In our view, there is no such constitutional inhibition against retroactive application of the amended statute. It is remedial only, providing a remedy as an alternative to common law damages, that is, liability for the costs of DEP cleanup and removal, against persons responsible for hazardous substances *14which have been discharged into waters of the State or onto lands from which they may flow or drain into waters of the State. Under constitutional principles, see State, Dept. of Environ. Protect. v. Ventron Corp., 94 N.J. 473, 499 (1983), a remedial or procedural statute may be given retrospective effect without infringement of vested rights, provided that the new statutory remedy is for redress of a pre-existing actionable wrong.
By the 1979 amendment the Spill Act did not create a new substantive liability. If the chemical products stored at Arlington Warehouse are determined factually to have been hazardous substances as defined in the Spill Act, their storage in an urban area, as here, was an ultrahazardous or abnormally dangerous activity which could not be delegated by the owners of the products; as a matter of common law pre-existing the Spill Act, co-defendants as owners would be substantively liable.
Authorities holding that storage of highly flammable or highly toxic substances is an abnormally dangerous activity under common law principles include City of Bridgeton v. B.P. Oil, Inc., 146 N.J.Super. 169, (Law Div.1976); Langlois v. Allied Chemical Corporation, 258 La. 1067, 249 So.2d 133 (Sup.Ct.1971); McLane v. Northwest Natural Gas Company, 255 Or. 324, 467 P.2d 635 (Sup.Ct.1970); see also Restatement (Second) of Torts, § 520 (1977).
Authorities holding that abnormally dangerous activities cannot be delegated to an independent contractor, exempting the owner from liability, include Majestic Realty Associates v.
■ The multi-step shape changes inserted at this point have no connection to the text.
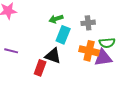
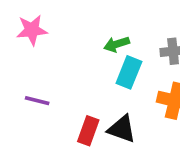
black triangle: (53, 56) -> (122, 129), moved

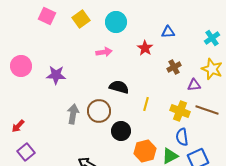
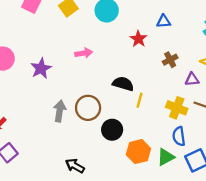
pink arrow: (104, 52) -> (84, 53), moved
purple star: (56, 75) -> (41, 68), turned -30
black semicircle: (119, 87) -> (123, 84), moved

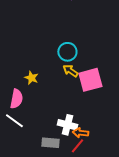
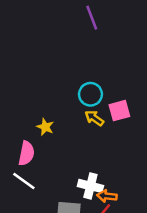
pink square: (90, 80) -> (119, 111), moved, size x0.7

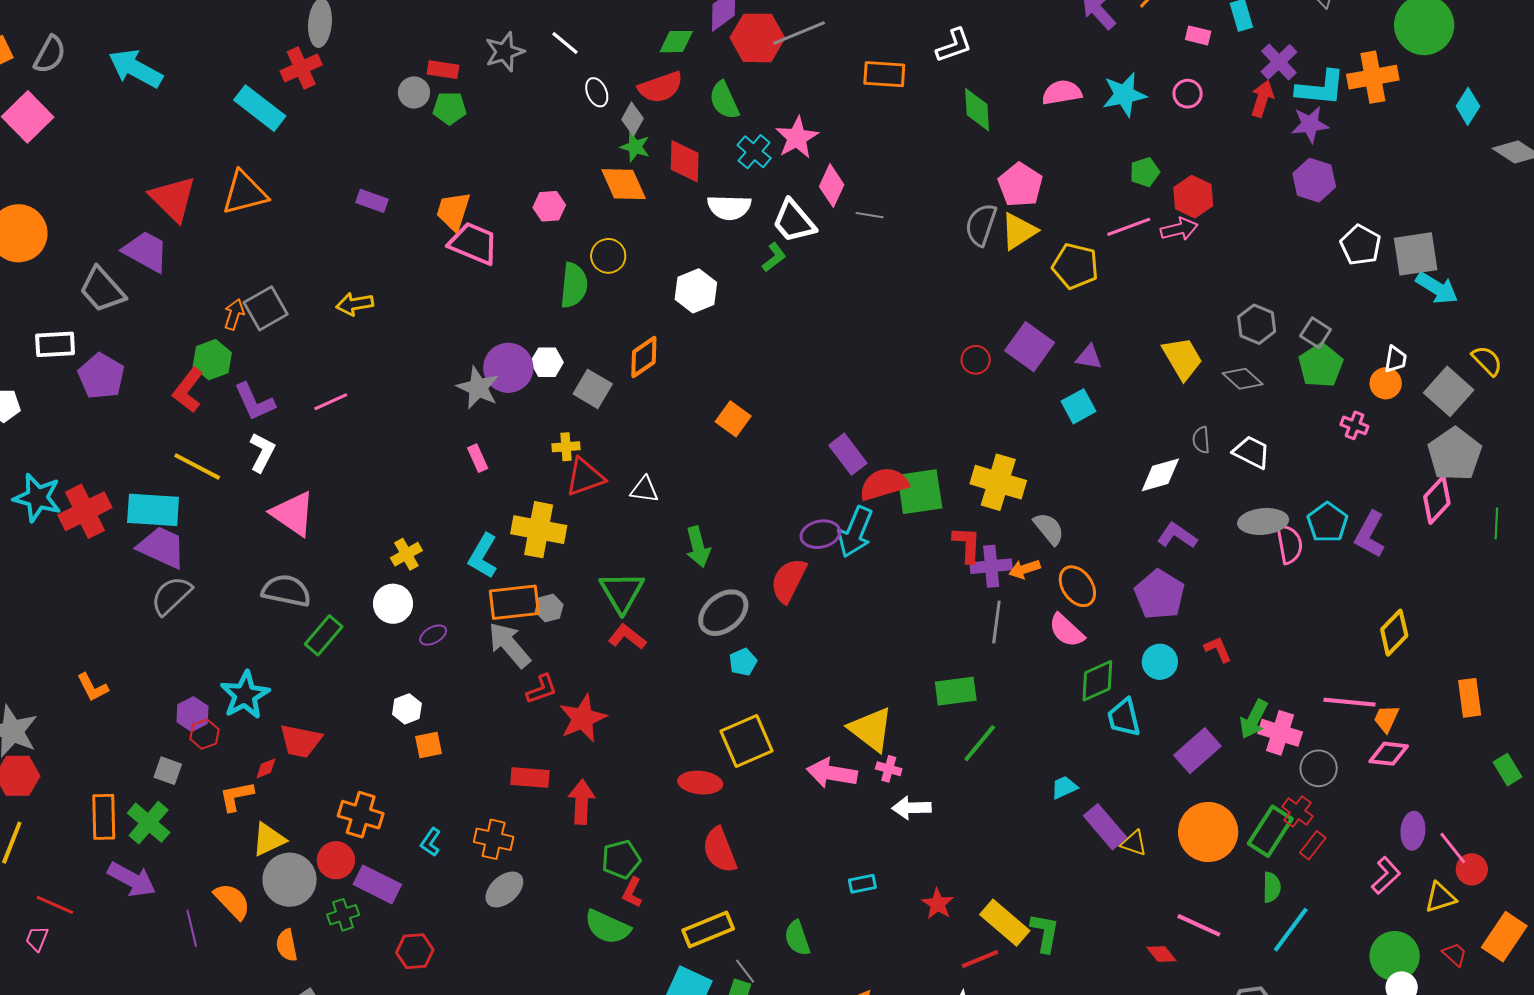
Toti Contracting Co., 30 N.J. 425 (1959); Loe v. Lenhardt, 227 Or. 242, 362 P.2d 312 (Sup.Ct.1961); Ashland Oil, Inc. v. Miller Oil Purchasing Co., 678 F.2d 1293, 1308 (5 Cir.1982); Ind. Harbor Belt R. Co. v. Am. Cyanamid Co., 517 F.Supp. 314 (N.D.Ill. 1981). In the latter case, the manufacturer and shipper of acrylonitrile, a highly toxic substance, was held subject to strict liability for damage occurring when the acrylonitrile leaked from a tank car during shipment by rail. Leakage was a *15hazard of the bailment for shipment as, on the appeal before us, fire was a hazard of the bailment for storage.
As stated in Prosser and Keeton on Torts (5 ed. 1984), § 78 at 549-550, the view in a majority of American jurisdictions is that “the hazardous enterprise, even though it be socially valuable, must pay its way, and make good the damage inflicted;” that principle has been applied to “explosives or inflammable liquids stored in quantity in the midst of a city.”
Co-defendants had the benefit of ownership of their respective chemical products and shared the risk of loss from their explosion, fire, discharge, surface run-off or subsurface leaching, whether occurring on their own premises or, as here, during storage elsewhere. Under common law principles, if it is determined that the chemical products were hazardous substances as defined in the Spill Act their storage was an abnormally dangerous activity; co-defendant manufacturers and bailors were subject to strict liability.
We reverse summary judgment in favor of co-defendant manufacturers and bailors of chemical products and remand for further proceedings not inconsistent herewith. We do not retain jurisdiction.